Interview: Tony Reid
You have the mindset of a champion, the mindset of that ‘1% improvement every day’ and trying to get it perfect every time. Where did that mindset originate?
I have always trained in that fashion. I didn’t realize I trained in that fashion. I assumed that everyone that would take on a sport like wrestling or MMA or football, that they would have that mindset. Who would want to fucking wrestle this long, rigorous season and not want to be the best? I thought that it was something that everybody did. It’s actually something that the one percent do.
I did a live video today with my friend Ben Newman. He’s a life coach ad a business guru and just a good guy. He does this thing called Champions Create Distance on Friday. What that means is that on Friday everybody is looking forward to the weekend. The boss has got on their nerves for the last time. They want to go to that bed and breakfast, they want to go to the brunch. They want to go out with their friends and have a drink. They want to let loose Friday and Saturday and recover on Sunday. I have found that Friday is an opportunity to go get that low-hanging fruit. While everybody is easing up, relaxing and thinking about something else, if you sprint, if you go hard in that moment you can really start to create degrees of separation between you and everybody else. That is what the term Champions Create Distance on Fridays means. If you do that over years and years that distance becomes so far that you look at guys like Georges St. Pierre, Anderson Silva and LeBron James, those guys created that distance through that training, through not easing up and not taking those days to be lazy.
What have you learned about yourself in the gym recently?
Working with these young fighters, we were training and we were sitting around after strength and conditioning, we had a great meeting and we are really excited about the future.

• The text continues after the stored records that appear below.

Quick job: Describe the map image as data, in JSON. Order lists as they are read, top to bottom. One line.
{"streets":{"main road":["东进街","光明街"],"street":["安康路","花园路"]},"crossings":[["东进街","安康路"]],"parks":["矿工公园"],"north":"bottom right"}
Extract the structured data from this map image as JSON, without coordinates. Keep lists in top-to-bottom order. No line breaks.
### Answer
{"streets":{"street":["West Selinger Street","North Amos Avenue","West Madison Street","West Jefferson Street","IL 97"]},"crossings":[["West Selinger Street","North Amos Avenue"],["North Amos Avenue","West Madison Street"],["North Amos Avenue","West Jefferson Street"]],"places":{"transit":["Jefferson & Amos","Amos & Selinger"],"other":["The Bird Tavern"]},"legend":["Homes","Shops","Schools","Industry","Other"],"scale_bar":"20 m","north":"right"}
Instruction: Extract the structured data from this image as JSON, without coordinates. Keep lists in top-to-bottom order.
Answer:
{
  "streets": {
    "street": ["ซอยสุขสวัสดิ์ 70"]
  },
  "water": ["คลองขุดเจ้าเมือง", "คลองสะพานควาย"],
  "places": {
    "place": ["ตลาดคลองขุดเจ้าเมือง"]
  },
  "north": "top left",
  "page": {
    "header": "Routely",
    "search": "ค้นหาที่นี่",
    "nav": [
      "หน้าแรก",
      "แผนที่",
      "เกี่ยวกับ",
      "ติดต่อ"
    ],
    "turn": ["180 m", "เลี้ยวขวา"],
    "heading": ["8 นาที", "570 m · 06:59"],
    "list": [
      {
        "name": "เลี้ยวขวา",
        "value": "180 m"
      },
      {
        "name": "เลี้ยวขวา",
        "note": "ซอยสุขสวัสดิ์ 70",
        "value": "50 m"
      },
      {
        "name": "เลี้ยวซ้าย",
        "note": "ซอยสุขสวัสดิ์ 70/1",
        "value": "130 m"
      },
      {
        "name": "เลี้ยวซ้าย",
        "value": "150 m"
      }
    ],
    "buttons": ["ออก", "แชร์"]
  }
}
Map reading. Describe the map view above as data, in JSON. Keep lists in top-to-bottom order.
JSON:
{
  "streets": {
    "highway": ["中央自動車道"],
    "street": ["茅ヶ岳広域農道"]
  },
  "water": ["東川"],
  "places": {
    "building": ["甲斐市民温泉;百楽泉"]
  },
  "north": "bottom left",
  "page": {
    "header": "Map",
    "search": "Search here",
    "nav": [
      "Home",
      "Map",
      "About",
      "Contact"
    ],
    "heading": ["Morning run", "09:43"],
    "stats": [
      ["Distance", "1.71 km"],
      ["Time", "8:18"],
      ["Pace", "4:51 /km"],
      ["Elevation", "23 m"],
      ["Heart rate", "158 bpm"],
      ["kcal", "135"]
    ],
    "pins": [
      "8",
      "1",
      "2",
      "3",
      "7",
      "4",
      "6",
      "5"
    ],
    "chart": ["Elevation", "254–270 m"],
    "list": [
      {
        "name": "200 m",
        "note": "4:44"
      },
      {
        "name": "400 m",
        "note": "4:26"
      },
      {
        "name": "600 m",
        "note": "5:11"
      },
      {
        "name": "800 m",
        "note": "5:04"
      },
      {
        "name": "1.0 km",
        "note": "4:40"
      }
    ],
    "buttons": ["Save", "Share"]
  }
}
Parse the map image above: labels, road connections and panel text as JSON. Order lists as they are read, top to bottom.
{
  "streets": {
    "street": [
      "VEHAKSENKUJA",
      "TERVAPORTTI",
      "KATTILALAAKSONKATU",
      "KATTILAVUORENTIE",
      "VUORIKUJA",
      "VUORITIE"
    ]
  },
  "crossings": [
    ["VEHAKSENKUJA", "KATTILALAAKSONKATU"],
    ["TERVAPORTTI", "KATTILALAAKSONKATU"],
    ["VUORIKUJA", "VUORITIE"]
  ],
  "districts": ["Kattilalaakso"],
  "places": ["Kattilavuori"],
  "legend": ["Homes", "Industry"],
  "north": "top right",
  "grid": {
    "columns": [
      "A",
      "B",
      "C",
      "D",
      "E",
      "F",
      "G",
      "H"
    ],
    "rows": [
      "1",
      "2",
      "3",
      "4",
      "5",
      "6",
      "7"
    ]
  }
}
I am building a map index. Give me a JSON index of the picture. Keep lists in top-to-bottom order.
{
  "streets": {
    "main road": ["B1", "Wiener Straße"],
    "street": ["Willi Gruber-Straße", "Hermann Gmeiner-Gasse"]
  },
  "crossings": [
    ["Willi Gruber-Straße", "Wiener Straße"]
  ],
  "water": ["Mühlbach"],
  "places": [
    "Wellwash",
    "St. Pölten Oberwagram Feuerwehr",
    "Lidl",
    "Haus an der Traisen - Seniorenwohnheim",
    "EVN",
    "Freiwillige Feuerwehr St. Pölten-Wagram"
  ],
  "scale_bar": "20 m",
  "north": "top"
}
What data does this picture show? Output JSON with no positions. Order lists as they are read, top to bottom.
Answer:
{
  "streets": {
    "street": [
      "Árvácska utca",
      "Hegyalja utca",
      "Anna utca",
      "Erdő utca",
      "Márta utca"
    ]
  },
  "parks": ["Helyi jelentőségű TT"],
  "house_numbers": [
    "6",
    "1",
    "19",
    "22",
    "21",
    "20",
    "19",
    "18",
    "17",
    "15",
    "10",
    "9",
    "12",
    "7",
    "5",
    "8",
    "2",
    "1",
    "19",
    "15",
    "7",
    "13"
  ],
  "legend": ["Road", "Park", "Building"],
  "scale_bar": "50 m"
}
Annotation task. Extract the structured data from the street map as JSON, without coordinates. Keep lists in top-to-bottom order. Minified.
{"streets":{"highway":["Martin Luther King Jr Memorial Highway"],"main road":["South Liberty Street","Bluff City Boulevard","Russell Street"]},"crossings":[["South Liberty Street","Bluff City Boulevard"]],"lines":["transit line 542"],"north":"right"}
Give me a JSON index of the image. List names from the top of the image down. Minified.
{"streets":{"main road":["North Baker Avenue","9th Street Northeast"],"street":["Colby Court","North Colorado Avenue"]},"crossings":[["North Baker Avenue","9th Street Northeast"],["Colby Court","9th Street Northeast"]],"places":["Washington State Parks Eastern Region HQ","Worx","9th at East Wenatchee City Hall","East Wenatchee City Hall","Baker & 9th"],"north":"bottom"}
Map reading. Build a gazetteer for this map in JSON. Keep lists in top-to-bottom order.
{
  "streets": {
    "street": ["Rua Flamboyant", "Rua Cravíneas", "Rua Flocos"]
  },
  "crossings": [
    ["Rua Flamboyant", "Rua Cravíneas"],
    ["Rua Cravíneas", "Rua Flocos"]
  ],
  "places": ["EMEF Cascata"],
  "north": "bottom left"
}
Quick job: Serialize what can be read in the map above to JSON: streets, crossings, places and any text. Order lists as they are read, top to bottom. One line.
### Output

I asked one of the young guys if he wanted to hold pads for me. Without hesitation he was up and had his hands up. We started doing something different. If you watch the sport, everybody wants to do what’s fun and do what’s convenient. Everybody wants to hit the pads, everybody wants to shadow box and everybody wants to spar. Nobody wants to put themselves in a position where they are getting mounted or they are against the cage with thirty seconds left and they are losing the fight and have to escape. Those are the positions that you put yourself in that if you happen to get there you don’t freak out or get anxiety. We started hitting the mitts. We are feeling it out. He has never held for me before. He’s holding for a world champion, he might be freaked out a bit, he probably doesn’t want to fuck up. We are doing 1-2, 1-2, 1-2, and I’m thinking ‘Alright motherfucker, when are we doing the next combination?’ Then something in my spirit said “Tyron, don’t ask questions just keep doing it.’ So, I kept throwing. What I found out is… although I knocked out 12-15 people in my life, some inside the Octagon, some outside it, I have never thrown a right jab the right way. I have been getting away with my ability to see the punch before it’s there, my ability to muscle through some shit and just the tenacity of trying to knock someone out. As we started doing this drill over and over again, there were a couple times that I hit it and it was undeniable that I was in sync and everything was flowing and my hands came back. It was something that small,and that is all it takes sometimes . It doesn’t take a flying knee, a spinning back fist, jumping off the cage or sweeping leg locks from wide open. It doesn’t take that every time. Sometimes it just takes getting to your opponent’s chin before they get to your chin.
Would you say that’s what has given you the edge over your opponents?
Yeah, for sure. That’s what I specialise in, those millimetres, those fractions of seconds, and the little bitty small things that people don’t think are important. I am watching every Countdown. I am listening to what my opponents says. When I fought Darren Till I saw him throw that lead upper cut when he was cutting weight. He couldn’t help it. He was showing his game plan. I drilled five or six ways to counter that. When I saw it, it looked so fast to you guys but to me it was the slowest uppercut I have ever seen in my life. I saw it coming from a mile away and I saw the opportunity because I knew he was going to drop his hands when he threw it to really get committed to land that left hand on me. When I saw that, boom, I iced him. I got in there and got it done.